■ **Selected text**
------------------------------
Opportunity to take risks and learn from them necessary for success, some experts say.
Before there was Birthright Israel, the most successful Jewish communal effort to increase Jewish identity among young people, there was The Israel Experience, a like-minded effort — and acknowledged failure.
Jeffrey Solomon, president of the Andrea and Charles Bronfman Family Philanthropies, recalls that Charles Bronfman announced the launch of The Israel Experience in 1992, amid great fanfare, at the major annual convention of North American Jewish federations.
An experiment to bring large numbers of high school students to Israel, it was a partnership of major Jewish organizations working with Bronfman’s foundation, with the wildly unrealistic target of attracting 50,000 Jewish teens a year to eight-week summer programs.
“It was an utter failure,” but also a “noble” one, says Solomon (a member of the board of directors of The Jewish Week), asserting that the success of Birthright, which began seven years later, was “built directly” on what went wrong with The Israel Experience.
He explained that when he became the professional head of the Bronfman foundation in 1997, he undertook an evaluation of the philanthropy’s various programs and discovered that during the years The Israel Experience was in operation, “not one more high school kid went to Israel as a result of that $19 million expenditure,” primarily spent on marketing the program.
------------------------------
■ **Given records**

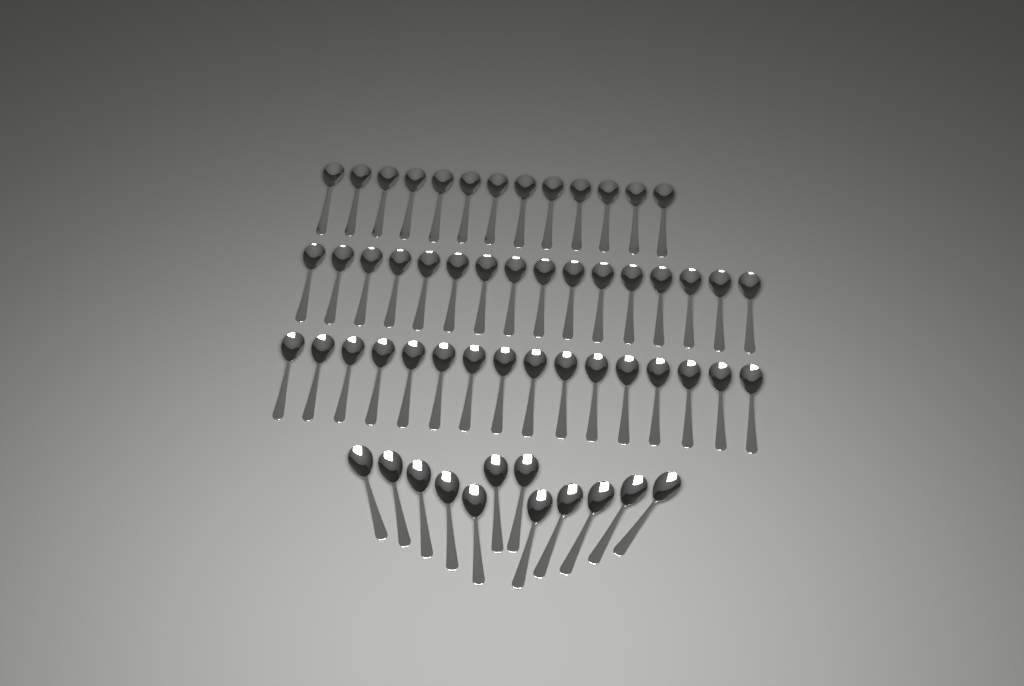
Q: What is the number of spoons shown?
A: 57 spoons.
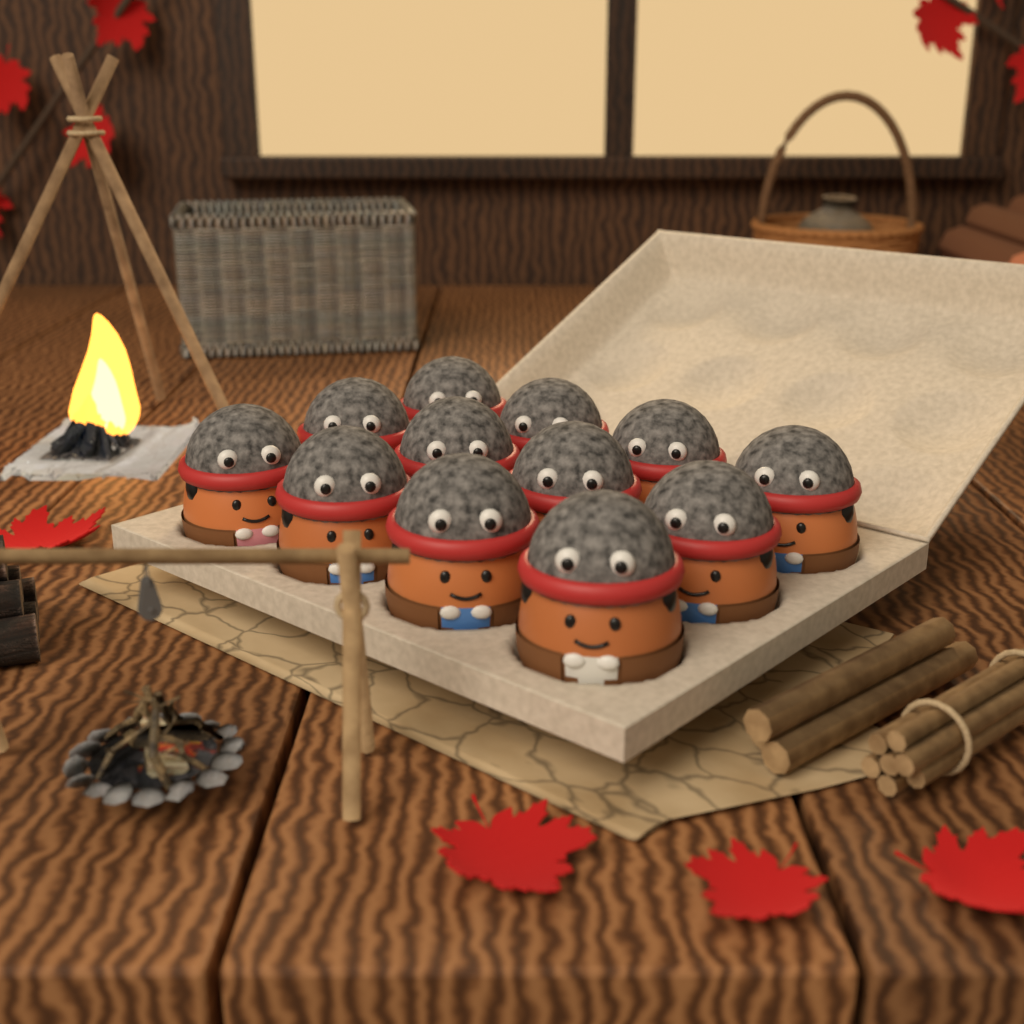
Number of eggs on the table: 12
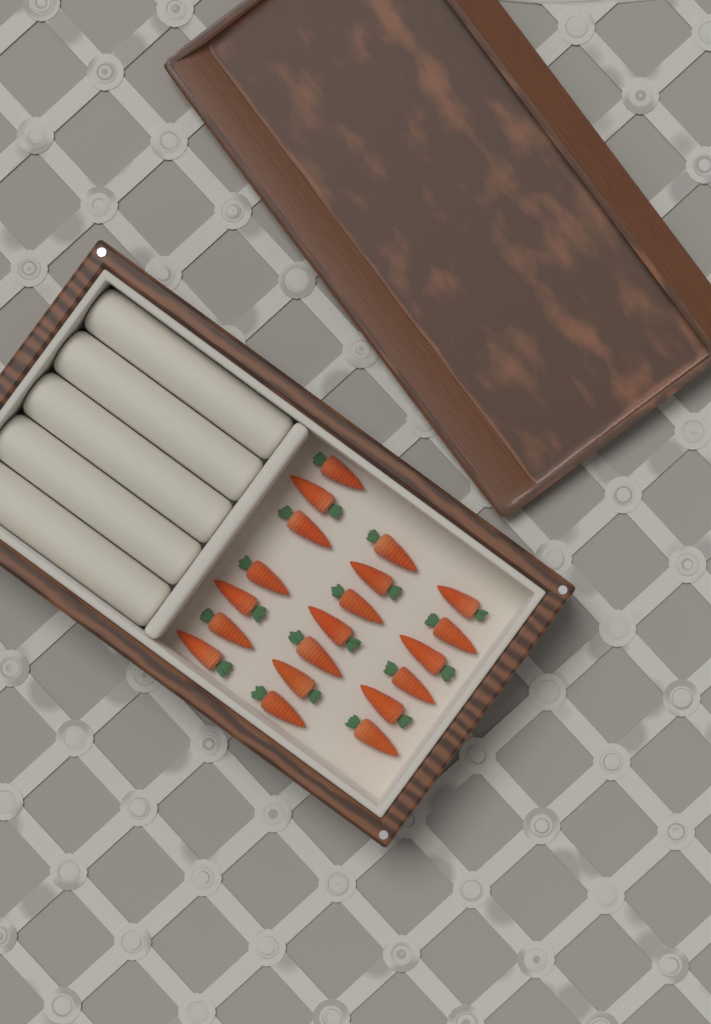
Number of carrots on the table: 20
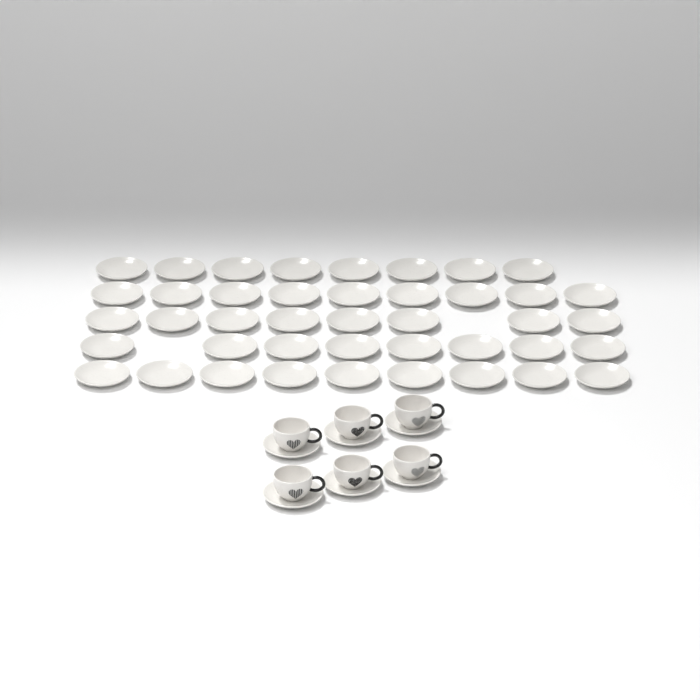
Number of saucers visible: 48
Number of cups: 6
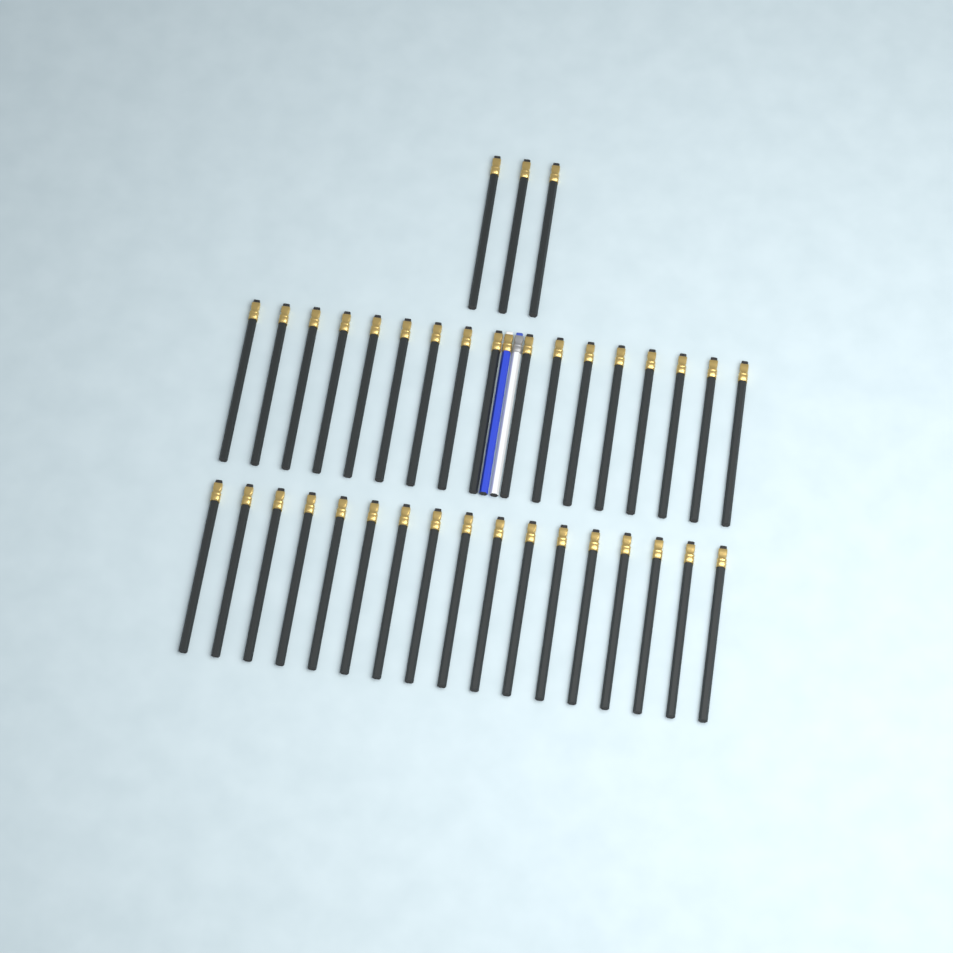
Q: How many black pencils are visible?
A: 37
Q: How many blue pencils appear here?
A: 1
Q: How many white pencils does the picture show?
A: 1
------------------------------
■ **Written tasks**
A) According to the article on The Israel Experience, in what year did Charles Bronfman announce its launch?
B) Carry on the article about The Israel Experience and Birthright Israel from its last sentence.
The material that comes after the article is unrelated to it and should be treated on its own.

■ **Task results**
A) 1992

B)
Solomon says that everything learned from that failure — the ideal age of participants, cost of the program, length of time spent in Israel, structure of the partnership, evaluation and more — directly led to the success of Birthright.
It should not come as a surprise that failure is a key component of future success. For centuries it has been the basic premise of scientific experimentation, and applies to a wide range of fields, from education to business. Recent examples abound.
The New York Times education supplement in September published a cover story titled, “What If the Secret to Success is Failure?” The report focused on various efforts to instill character into students, noting that privileged youngsters at top academic schools often lack the growth opportunity that comes with overcoming a hardship, academic or otherwise.
Newsweek magazine now devotes its back page each week to a column called, “My Favorite Mistake,” with celebrities telling how some misfortune or fault on their part led to a life lesson in perseverance.
“Start-Up Nation,” the best-seller that describes how tiny Israel has become a world leader in innovation, emphasizes how the national culture values early failures in life, giving young entrepreneurs the fortitude and chutzpah to succeed.
Is the organized Jewish community in this country overly risk-averse when it comes to spending on new ventures? Solomon says such reluctance is understandable, particularly for Jewish federations whose decisions are made by consensus and at a time of economic restraint. But he and others insist such an approach is shortsighted and ultimately harmful to the community.
Family foundations, widely seen as the risk capital for the Jewish community, tend to be more willing to launch and support start-up ventures, but they too are criticized for sometimes losing interest in a project after a few years, leaving it vulnerable, and moving on to other, newer ideas.
“This is a moment in time when the Jewish community needs to experiment,” says John Ruskay, executive vice president and CEO of UJA-Federation of New York, one of the few federations with the resources and willingness to invest in new projects.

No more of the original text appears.